|Do you see the musician or the woman?|
I've lost nearly 40 pounds in 9 weeks. And I find myself disappointed in my efforts. I catch myself asking, "Why haven't I lost more? What can I do to ramp up my weight loss? Why is this taking so long?"
Next time I get on the scale, I just know it's going to say, "Just kidding fat ass!"
In my mind's eye, I'm no different than I was two months ago.
Doesn't this happen to so many of us when we're making changes for the better?
When you are working hard at something, and have been successful at that endeavor, it feels like your mind tries to convince you otherwise. When we work to be more forgiving, patient, kind, mindful, or empathetic how many of us delude ourselves into believing that on the inside we aren't those things?
How many of us see a distortion of who we really are?

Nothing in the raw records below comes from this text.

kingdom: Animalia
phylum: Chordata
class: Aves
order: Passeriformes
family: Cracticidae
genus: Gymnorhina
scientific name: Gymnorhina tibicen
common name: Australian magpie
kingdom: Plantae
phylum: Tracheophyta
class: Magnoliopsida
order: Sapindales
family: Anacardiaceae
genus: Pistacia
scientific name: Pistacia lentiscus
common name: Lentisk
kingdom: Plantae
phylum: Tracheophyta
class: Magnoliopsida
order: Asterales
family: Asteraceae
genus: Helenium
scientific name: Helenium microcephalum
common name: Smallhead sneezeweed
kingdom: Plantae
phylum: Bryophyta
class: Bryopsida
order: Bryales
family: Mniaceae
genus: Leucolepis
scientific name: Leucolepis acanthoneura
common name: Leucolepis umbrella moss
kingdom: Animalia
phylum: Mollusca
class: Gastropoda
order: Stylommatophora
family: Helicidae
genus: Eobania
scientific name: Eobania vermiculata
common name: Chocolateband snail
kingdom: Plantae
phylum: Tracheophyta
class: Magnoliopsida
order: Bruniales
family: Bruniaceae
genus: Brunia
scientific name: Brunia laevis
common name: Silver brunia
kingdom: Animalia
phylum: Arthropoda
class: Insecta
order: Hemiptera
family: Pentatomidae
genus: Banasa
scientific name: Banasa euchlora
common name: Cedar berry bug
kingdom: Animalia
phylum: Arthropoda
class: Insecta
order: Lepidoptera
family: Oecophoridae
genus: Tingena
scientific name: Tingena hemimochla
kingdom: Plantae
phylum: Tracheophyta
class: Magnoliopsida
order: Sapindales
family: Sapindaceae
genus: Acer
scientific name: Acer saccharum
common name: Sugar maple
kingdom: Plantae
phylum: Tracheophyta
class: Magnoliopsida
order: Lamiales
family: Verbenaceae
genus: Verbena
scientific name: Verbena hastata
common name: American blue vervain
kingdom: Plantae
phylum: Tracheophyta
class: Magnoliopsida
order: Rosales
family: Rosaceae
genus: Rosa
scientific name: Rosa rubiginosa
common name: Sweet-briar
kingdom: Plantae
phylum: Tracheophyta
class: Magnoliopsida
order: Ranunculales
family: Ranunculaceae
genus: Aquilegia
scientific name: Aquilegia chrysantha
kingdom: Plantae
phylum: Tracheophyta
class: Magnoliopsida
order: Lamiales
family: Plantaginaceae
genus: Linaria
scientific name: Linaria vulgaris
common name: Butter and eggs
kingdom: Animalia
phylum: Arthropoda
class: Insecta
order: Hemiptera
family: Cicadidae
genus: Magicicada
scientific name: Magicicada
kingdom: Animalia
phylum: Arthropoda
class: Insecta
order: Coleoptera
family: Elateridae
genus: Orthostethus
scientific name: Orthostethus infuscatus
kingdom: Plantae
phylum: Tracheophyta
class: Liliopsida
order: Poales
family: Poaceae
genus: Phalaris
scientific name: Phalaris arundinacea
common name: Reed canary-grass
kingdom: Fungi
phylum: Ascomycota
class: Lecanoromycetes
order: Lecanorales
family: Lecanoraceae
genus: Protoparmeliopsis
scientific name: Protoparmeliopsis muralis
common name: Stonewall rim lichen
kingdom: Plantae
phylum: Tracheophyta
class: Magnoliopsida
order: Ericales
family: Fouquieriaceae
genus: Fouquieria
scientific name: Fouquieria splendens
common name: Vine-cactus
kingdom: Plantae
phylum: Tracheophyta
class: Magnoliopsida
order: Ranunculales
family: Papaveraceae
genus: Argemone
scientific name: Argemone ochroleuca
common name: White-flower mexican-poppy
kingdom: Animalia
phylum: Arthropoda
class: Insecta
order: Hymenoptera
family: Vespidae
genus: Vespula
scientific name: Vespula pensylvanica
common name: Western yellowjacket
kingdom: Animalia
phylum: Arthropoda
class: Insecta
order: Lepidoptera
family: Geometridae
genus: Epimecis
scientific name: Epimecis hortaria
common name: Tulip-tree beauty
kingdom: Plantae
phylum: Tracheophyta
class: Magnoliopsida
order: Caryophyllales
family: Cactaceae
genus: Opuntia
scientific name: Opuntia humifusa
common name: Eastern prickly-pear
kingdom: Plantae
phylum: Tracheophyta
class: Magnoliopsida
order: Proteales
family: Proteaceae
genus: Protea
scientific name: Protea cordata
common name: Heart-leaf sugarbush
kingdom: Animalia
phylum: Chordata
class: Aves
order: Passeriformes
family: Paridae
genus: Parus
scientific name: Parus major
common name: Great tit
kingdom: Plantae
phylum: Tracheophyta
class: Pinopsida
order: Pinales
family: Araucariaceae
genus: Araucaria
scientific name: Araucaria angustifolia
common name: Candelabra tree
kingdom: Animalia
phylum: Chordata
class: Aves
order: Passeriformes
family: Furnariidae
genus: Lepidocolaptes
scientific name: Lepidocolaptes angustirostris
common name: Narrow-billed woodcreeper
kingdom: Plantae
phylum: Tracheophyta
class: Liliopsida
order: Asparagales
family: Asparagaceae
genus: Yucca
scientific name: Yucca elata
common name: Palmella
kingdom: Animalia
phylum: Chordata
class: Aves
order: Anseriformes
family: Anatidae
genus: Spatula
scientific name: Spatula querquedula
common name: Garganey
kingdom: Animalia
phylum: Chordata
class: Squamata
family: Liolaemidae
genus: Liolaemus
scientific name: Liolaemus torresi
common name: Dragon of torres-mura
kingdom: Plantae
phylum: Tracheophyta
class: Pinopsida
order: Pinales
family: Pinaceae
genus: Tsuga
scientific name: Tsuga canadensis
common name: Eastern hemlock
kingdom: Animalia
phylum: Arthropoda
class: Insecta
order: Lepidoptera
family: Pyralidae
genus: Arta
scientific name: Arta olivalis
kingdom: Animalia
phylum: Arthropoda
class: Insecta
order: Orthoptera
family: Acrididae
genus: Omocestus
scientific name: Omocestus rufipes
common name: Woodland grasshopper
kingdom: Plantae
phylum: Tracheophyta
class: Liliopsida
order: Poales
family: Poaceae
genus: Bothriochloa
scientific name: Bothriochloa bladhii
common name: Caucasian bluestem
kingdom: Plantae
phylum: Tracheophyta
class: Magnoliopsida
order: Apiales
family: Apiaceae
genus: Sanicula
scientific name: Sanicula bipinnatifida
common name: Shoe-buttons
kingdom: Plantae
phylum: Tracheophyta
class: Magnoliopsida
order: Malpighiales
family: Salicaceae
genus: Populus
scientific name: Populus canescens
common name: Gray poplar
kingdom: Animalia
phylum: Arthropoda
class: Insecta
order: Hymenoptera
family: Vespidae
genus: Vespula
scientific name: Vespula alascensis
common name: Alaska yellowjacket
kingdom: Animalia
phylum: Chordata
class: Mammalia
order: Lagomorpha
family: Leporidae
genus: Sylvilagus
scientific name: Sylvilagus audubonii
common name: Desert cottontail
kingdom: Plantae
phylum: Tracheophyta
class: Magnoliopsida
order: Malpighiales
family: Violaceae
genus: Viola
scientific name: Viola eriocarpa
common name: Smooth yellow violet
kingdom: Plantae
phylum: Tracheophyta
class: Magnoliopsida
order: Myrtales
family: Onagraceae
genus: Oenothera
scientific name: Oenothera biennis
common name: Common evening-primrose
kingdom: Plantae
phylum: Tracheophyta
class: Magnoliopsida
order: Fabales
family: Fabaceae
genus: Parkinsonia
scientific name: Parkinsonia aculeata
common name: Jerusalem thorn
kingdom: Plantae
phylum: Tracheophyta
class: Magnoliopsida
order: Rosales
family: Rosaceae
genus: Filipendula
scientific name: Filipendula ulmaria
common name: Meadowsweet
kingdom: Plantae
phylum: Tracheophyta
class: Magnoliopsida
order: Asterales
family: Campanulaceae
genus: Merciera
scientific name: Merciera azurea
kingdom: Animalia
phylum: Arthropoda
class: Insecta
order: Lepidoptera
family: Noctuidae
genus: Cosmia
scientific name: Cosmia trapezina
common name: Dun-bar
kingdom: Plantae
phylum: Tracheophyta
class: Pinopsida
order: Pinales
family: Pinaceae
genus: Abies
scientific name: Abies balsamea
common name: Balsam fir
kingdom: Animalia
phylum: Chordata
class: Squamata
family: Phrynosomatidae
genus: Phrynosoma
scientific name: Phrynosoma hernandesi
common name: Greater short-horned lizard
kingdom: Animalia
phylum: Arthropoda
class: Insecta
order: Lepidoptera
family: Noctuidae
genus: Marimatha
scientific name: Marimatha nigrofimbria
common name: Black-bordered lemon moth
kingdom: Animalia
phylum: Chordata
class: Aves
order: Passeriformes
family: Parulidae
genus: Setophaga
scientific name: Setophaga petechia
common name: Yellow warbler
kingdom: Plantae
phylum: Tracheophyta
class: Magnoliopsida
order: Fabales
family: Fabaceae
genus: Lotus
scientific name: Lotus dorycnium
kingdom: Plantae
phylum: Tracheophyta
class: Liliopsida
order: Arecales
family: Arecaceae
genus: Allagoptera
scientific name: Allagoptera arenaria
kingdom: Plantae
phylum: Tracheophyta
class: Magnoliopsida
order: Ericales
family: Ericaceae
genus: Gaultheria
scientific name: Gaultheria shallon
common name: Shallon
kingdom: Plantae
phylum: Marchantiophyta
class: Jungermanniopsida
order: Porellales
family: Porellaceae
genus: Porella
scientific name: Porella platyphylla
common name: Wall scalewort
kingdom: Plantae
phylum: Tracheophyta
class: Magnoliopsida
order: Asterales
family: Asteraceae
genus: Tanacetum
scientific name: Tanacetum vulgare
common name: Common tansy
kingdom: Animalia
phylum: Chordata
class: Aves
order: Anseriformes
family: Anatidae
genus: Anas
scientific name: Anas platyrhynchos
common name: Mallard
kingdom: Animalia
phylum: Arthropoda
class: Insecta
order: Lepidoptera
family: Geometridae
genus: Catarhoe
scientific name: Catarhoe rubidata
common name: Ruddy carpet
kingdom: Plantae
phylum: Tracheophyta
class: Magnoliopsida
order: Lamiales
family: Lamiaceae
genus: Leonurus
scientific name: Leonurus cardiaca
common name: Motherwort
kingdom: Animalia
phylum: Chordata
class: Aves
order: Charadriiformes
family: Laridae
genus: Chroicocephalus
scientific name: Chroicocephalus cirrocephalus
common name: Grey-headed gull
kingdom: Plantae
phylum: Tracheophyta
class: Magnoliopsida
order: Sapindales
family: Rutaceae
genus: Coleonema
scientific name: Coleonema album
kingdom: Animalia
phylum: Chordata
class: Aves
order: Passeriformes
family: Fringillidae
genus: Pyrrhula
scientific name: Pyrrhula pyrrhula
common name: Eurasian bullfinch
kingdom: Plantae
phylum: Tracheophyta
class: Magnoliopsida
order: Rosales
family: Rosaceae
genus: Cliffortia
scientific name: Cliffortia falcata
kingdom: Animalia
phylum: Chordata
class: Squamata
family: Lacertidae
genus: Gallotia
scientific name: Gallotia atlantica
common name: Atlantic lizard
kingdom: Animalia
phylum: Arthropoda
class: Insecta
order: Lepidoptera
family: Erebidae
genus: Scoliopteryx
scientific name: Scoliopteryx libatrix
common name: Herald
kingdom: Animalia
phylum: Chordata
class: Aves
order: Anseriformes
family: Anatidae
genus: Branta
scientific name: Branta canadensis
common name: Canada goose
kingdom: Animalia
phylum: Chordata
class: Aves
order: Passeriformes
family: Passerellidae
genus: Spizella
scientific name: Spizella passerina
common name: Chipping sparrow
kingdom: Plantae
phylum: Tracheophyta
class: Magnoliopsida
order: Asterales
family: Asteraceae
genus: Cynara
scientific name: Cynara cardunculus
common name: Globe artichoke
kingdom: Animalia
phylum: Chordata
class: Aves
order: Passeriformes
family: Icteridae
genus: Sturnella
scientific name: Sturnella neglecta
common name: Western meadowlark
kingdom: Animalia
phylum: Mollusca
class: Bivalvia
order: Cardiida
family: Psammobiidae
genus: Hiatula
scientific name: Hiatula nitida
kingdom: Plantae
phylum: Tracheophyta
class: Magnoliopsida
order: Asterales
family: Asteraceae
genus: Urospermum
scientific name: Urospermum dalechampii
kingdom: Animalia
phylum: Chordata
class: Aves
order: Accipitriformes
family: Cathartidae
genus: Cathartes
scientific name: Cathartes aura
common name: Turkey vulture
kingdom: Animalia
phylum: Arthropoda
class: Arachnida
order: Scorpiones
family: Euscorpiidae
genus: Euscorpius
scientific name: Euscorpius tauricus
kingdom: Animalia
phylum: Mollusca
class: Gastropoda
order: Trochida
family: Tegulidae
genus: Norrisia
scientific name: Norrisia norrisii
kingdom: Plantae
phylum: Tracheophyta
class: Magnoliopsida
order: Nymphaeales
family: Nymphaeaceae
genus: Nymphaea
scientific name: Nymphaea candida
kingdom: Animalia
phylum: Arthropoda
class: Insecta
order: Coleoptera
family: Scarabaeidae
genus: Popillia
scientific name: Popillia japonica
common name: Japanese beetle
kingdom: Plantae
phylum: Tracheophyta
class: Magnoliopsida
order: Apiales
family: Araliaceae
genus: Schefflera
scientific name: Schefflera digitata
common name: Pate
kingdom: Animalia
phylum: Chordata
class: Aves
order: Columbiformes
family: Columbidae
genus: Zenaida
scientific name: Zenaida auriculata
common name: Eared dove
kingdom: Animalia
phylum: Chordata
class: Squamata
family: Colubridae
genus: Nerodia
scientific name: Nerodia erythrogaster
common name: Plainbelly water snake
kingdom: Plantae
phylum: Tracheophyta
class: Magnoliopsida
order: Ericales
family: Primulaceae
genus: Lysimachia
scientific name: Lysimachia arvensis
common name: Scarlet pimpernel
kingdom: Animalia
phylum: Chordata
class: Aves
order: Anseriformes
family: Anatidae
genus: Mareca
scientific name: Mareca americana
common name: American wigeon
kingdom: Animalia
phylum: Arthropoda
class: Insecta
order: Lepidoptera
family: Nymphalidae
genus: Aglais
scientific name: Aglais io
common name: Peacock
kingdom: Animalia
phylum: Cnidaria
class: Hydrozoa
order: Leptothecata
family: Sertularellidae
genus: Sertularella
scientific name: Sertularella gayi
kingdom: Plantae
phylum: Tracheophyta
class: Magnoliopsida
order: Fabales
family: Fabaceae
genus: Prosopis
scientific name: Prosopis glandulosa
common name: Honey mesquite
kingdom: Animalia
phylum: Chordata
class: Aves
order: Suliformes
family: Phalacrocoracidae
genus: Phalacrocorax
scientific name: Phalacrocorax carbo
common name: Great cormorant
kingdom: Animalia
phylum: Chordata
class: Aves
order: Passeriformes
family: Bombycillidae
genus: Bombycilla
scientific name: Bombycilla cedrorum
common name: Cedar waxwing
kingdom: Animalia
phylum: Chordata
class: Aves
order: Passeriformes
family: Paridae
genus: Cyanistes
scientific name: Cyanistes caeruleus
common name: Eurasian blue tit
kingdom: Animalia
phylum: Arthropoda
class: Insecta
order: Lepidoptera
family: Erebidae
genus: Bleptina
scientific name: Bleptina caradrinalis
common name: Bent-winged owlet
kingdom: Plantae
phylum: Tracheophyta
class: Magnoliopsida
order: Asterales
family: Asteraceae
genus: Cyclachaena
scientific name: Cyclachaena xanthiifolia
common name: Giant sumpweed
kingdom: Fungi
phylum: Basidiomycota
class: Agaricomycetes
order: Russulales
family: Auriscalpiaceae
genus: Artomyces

The moments of mental weakness we have do not define us. Whether they be thoughts about saying the mean thing, or the thought of losing your temper, or the thought of eating the whole box of cookies. Yes, we are told we are judged by our thoughts. If you have a thought over and over and over, you will likely succumb to that idea.
But, what truly defines us is if we give in to the thought. If you fill your mind with who you want to be, your actions will follow.
One of the adversary's greatest tricks is to try and convince us that we are not doing good things. He knows our weaknesses. He knows our fears. He knows our insecurities.
Next time your mind is filled with thoughts that are contrary to the good you are doing: stop. Where are those thoughts coming from? Are they justified? Could you be doing better?
Or are you being tricked by an illusion crafted by the master of deceit?